**INSTRUCTIONS TO FOLLOW:** Lay out every line in all of the items below as one numbered list, omitting blank lines.

(Stored data)
★ ★ ★ ★ ★
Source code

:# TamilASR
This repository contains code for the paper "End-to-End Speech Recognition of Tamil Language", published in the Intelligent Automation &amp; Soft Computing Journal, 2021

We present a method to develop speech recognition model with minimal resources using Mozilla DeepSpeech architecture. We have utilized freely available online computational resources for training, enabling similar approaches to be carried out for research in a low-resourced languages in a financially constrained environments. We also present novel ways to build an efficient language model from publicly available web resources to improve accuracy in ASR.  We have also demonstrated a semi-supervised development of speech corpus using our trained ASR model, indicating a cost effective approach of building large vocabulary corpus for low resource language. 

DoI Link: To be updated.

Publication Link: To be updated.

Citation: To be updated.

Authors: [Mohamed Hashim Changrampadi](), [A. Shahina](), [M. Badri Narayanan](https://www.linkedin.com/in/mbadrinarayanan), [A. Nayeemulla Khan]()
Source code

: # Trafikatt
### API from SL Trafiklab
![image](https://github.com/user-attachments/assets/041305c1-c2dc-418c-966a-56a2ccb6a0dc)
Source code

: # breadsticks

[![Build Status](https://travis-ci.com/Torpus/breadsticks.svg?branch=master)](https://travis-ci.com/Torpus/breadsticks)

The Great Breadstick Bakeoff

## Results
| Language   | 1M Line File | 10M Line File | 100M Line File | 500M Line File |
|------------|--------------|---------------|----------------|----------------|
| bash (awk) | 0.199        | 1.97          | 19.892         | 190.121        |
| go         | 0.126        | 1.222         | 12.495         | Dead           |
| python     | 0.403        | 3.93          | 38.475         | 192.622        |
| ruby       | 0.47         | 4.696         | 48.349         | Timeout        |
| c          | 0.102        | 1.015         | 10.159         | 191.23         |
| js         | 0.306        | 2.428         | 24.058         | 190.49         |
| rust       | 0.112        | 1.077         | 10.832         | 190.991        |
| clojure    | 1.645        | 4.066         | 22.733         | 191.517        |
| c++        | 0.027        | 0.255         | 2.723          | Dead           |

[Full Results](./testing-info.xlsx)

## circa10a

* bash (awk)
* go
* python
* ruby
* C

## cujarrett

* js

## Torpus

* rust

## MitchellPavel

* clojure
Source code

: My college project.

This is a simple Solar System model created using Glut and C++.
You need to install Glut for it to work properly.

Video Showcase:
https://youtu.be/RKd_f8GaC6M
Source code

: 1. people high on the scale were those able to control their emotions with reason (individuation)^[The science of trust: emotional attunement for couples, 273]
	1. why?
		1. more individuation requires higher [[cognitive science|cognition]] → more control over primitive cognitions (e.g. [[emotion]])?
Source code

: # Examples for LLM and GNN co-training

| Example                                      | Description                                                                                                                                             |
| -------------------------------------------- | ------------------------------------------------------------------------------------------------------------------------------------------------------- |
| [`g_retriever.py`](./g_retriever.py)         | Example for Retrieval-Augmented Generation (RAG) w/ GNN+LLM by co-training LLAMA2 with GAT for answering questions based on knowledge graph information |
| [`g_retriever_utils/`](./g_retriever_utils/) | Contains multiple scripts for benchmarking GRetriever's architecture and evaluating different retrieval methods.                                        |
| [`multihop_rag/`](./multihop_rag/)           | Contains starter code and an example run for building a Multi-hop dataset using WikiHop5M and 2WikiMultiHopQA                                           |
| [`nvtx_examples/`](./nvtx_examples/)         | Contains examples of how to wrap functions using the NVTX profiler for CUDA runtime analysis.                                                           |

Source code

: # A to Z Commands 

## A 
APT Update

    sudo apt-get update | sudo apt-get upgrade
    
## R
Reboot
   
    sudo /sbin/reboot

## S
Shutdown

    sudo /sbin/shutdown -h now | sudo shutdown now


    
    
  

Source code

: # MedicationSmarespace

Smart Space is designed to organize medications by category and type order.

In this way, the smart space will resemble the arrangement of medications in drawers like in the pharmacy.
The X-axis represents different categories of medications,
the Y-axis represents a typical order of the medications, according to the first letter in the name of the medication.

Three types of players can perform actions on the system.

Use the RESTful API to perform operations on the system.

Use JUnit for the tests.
★ ★ ★ ★ ★
**TASK RESULT:**
1. Source code
2. :# TamilASR
3. This repository contains code for the paper "End-to-End Speech Recognition of Tamil Language", published in the Intelligent Automation &amp; Soft Computing Journal, 2021
4. We present a method to develop speech recognition model with minimal resources using Mozilla DeepSpeech architecture. We have utilized freely available online computational resources for training, enabling similar approaches to be carried out for research in a low-resourced languages in a financially constrained environments. We also present novel ways to build an efficient language model from publicly available web resources to improve accuracy in ASR.  We have also demonstrated a semi-supervised development of speech corpus using our trained ASR model, indicating a cost effective approach of building large vocabulary corpus for low resource language. 
5. DoI Link: To be updated.
6. Publication Link: To be updated.
7. Citation: To be updated.
8. Authors: [Mohamed Hashim Changrampadi](), [A. Shahina](), [M. Badri Narayanan](https://www.linkedin.com/in/mbadrinarayanan), [A. Nayeemulla Khan]()
9. Source code
10. : # Trafikatt
11. ### API from SL Trafiklab
12. ![image](https://github.com/user-attachments/assets/041305c1-c2dc-418c-966a-56a2ccb6a0dc)
13. Source code
14. : # breadsticks
15. [![Build Status](https://travis-ci.com/Torpus/breadsticks.svg?branch=master)](https://travis-ci.com/Torpus/breadsticks)
16. The Great Breadstick Bakeoff
17. ## Results
18. | Language   | 1M Line File | 10M Line File | 100M Line File | 500M Line File |
19. |------------|--------------|---------------|----------------|----------------|
20. | bash (awk) | 0.199        | 1.97          | 19.892         | 190.121        |
21. | go         | 0.126        | 1.222         | 12.495         | Dead           |
22. | python     | 0.403        | 3.93          | 38.475         | 192.622        |
23. | ruby       | 0.47         | 4.696         | 48.349         | Timeout        |
24. | c          | 0.102        | 1.015         | 10.159         | 191.23         |
25. | js         | 0.306        | 2.428         | 24.058         | 190.49         |
26. | rust       | 0.112        | 1.077         | 10.832         | 190.991        |
27. | clojure    | 1.645        | 4.066         | 22.733         | 191.517        |
28. | c++        | 0.027        | 0.255         | 2.723          | Dead           |
29. [Full Results](./testing-info.xlsx)
30. ## circa10a
31. * bash (awk)
32. * go
33. * python
34. * ruby
35. * C
36. ## cujarrett
37. * js
38. ## Torpus
39. * rust
40. ## MitchellPavel
41. * clojure
42. Source code
43. : My college project.
44. This is a simple Solar System model created using Glut and C++.
45. You need to install Glut for it to work properly.
46. Video Showcase:
47. https://youtu.be/RKd_f8GaC6M
48. Source code
49. : 1. people high on the scale were those able to control their emotions with reason (individuation)^[The science of trust: emotional attunement for couples, 273]
50. 	1. why?
51. 		1. more individuation requires higher [[cognitive science|cognition]] → more control over primitive cognitions (e.g. [[emotion]])?
52. Source code
53. : # Examples for LLM and GNN co-training
54. | Example                                      | Description                                                                                                                                             |
55. | -------------------------------------------- | ------------------------------------------------------------------------------------------------------------------------------------------------------- |
56. | [`g_retriever.py`](./g_retriever.py)         | Example for Retrieval-Augmented Generation (RAG) w/ GNN+LLM by co-training LLAMA2 with GAT for answering questions based on knowledge graph information |
57. | [`g_retriever_utils/`](./g_retriever_utils/) | Contains multiple scripts for benchmarking GRetriever's architecture and evaluating different retrieval methods.                                        |
58. | [`multihop_rag/`](./multihop_rag/)           | Contains starter code and an example run for building a Multi-hop dataset using WikiHop5M and 2WikiMultiHopQA                                           |
59. | [`nvtx_examples/`](./nvtx_examples/)         | Contains examples of how to wrap functions using the NVTX profiler for CUDA runtime analysis.                                                           |
60. Source code
61. : # A to Z Commands 
62. ## A 
63. APT Update
64.     sudo apt-get update | sudo apt-get upgrade
65. ## R
66. Reboot
67.     sudo /sbin/reboot
68. ## S
69. Shutdown
70.     sudo /sbin/shutdown -h now | sudo shutdown now
71. Source code
72. : # MedicationSmarespace
73. Smart Space is designed to organize medications by category and type order.
74. In this way, the smart space will resemble the arrangement of medications in drawers like in the pharmacy.
75. The X-axis represents different categories of medications,
76. the Y-axis represents a typical order of the medications, according to the first letter in the name of the medication.
77. Three types of players can perform actions on the system.
78. Use the RESTful API to perform operations on the system.
79. Use JUnit for the tests.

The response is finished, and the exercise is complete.